§ **What the exercise asks**:
Please print, word for word, every line from the one that contains "right elbow: (490, 293)" through the last line of the records, and nothing else.

==== Records supplied

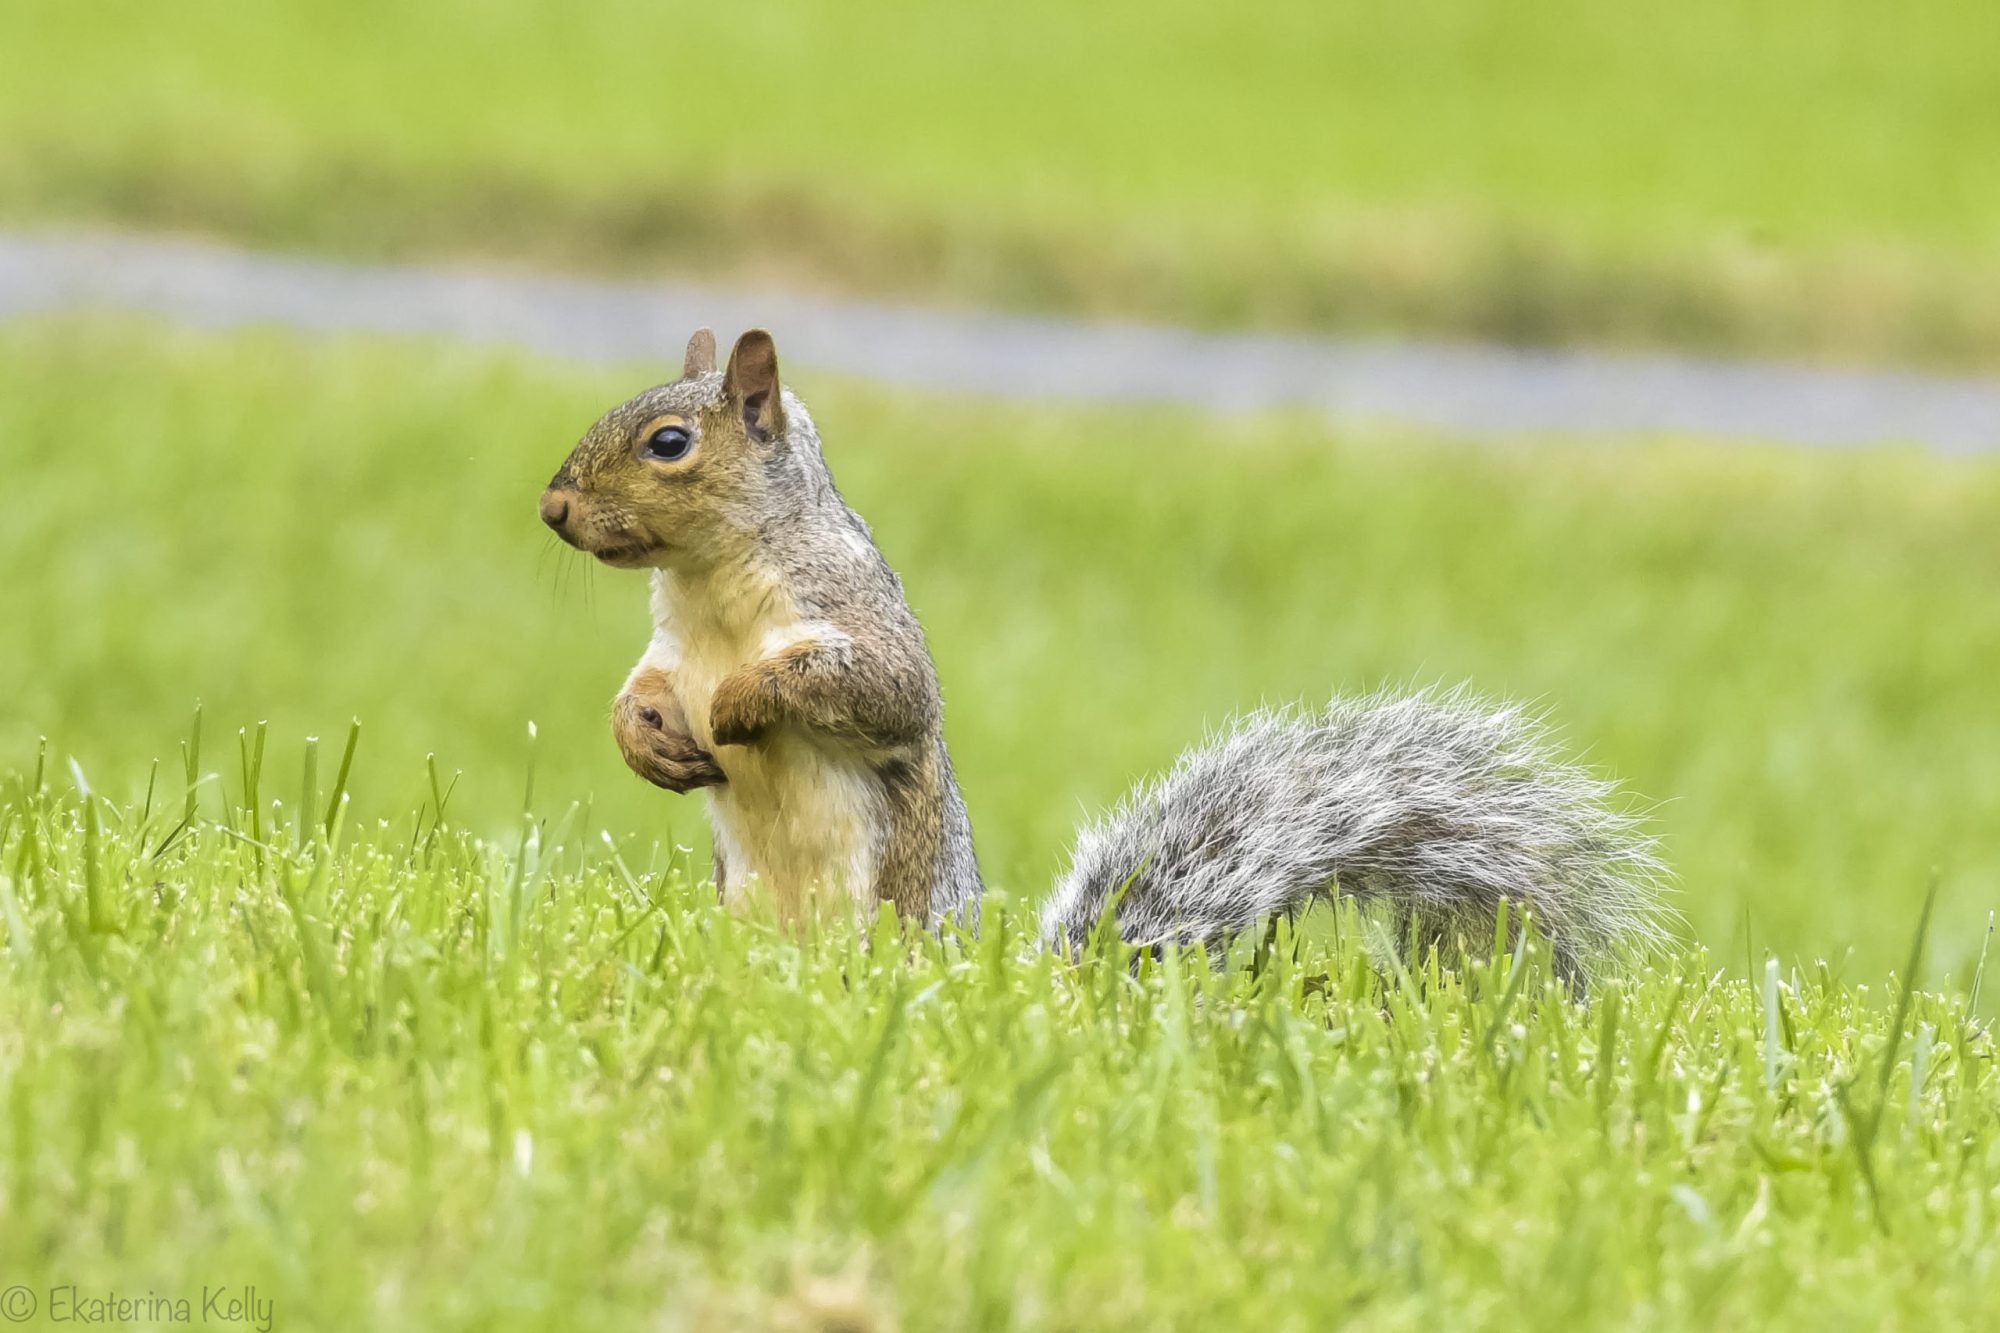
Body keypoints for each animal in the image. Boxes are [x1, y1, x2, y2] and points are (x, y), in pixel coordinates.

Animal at [540, 327, 1672, 975]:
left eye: (669, 444)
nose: (552, 509)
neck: (712, 587)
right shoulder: (667, 648)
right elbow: (636, 693)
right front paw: (651, 741)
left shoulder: (854, 614)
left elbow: (880, 690)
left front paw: (741, 702)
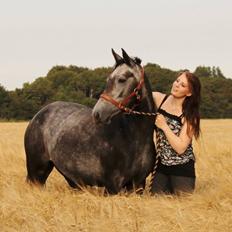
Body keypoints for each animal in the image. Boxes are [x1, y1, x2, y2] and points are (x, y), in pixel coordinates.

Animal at [24, 49, 156, 194]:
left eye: (121, 79)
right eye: (108, 79)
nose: (97, 113)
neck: (133, 138)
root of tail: (38, 116)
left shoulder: (138, 184)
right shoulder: (112, 186)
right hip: (37, 173)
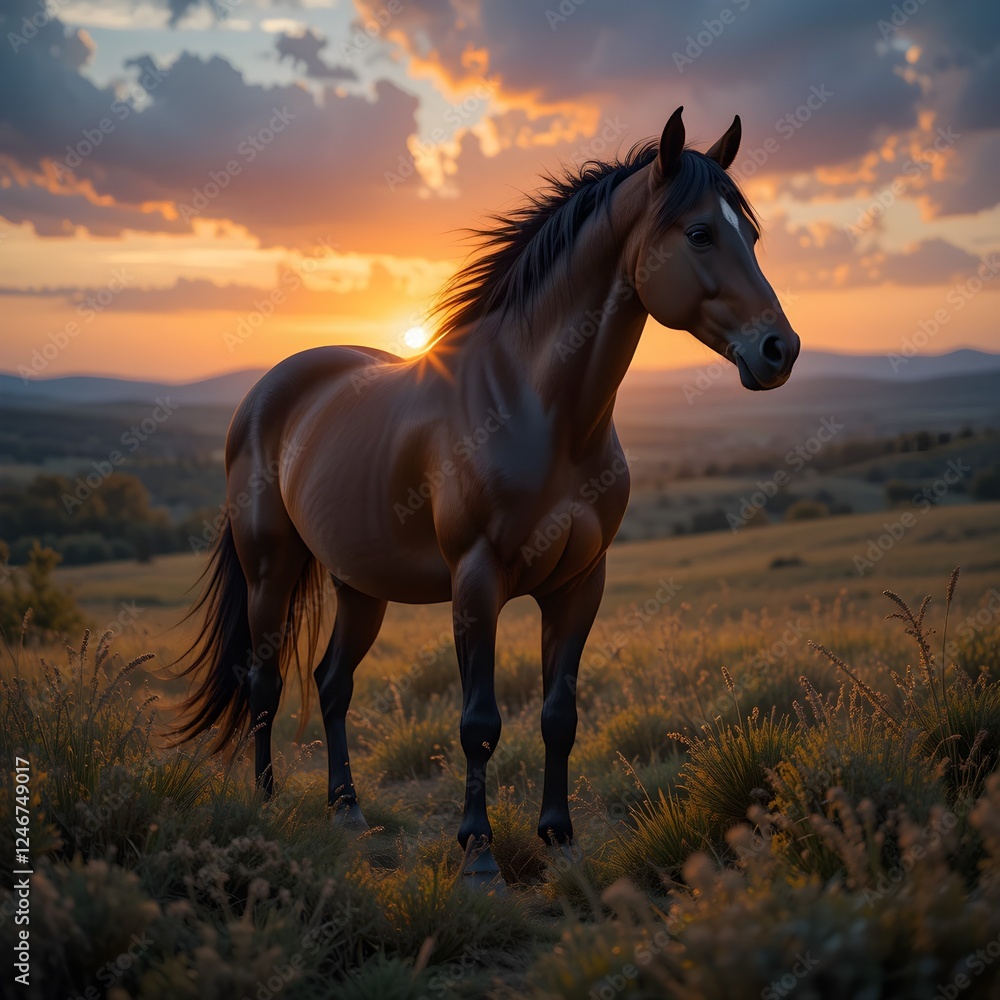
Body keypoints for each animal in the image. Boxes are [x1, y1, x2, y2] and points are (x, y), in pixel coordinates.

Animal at [173, 106, 800, 887]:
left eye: (751, 235)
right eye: (700, 233)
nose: (780, 349)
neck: (543, 413)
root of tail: (269, 390)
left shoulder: (579, 585)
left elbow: (559, 715)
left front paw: (559, 839)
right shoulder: (477, 582)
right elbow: (479, 723)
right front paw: (477, 855)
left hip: (360, 585)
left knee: (331, 682)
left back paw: (346, 811)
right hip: (271, 570)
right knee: (263, 683)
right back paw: (266, 807)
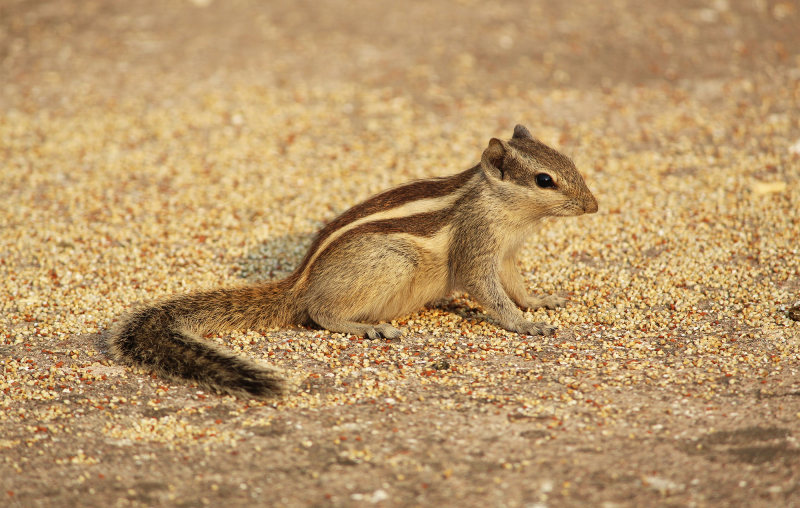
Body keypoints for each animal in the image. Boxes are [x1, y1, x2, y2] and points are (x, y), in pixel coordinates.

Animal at [104, 125, 592, 398]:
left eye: (570, 161)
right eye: (544, 180)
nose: (594, 206)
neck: (503, 207)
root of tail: (299, 283)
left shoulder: (506, 254)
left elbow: (517, 285)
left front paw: (541, 301)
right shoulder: (477, 249)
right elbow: (490, 293)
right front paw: (523, 324)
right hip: (391, 263)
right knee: (319, 313)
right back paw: (366, 327)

========

§ **Output**:
right elbow: (490, 293)
right front paw: (523, 324)
right hip: (391, 263)
right knee: (319, 313)
right back paw: (366, 327)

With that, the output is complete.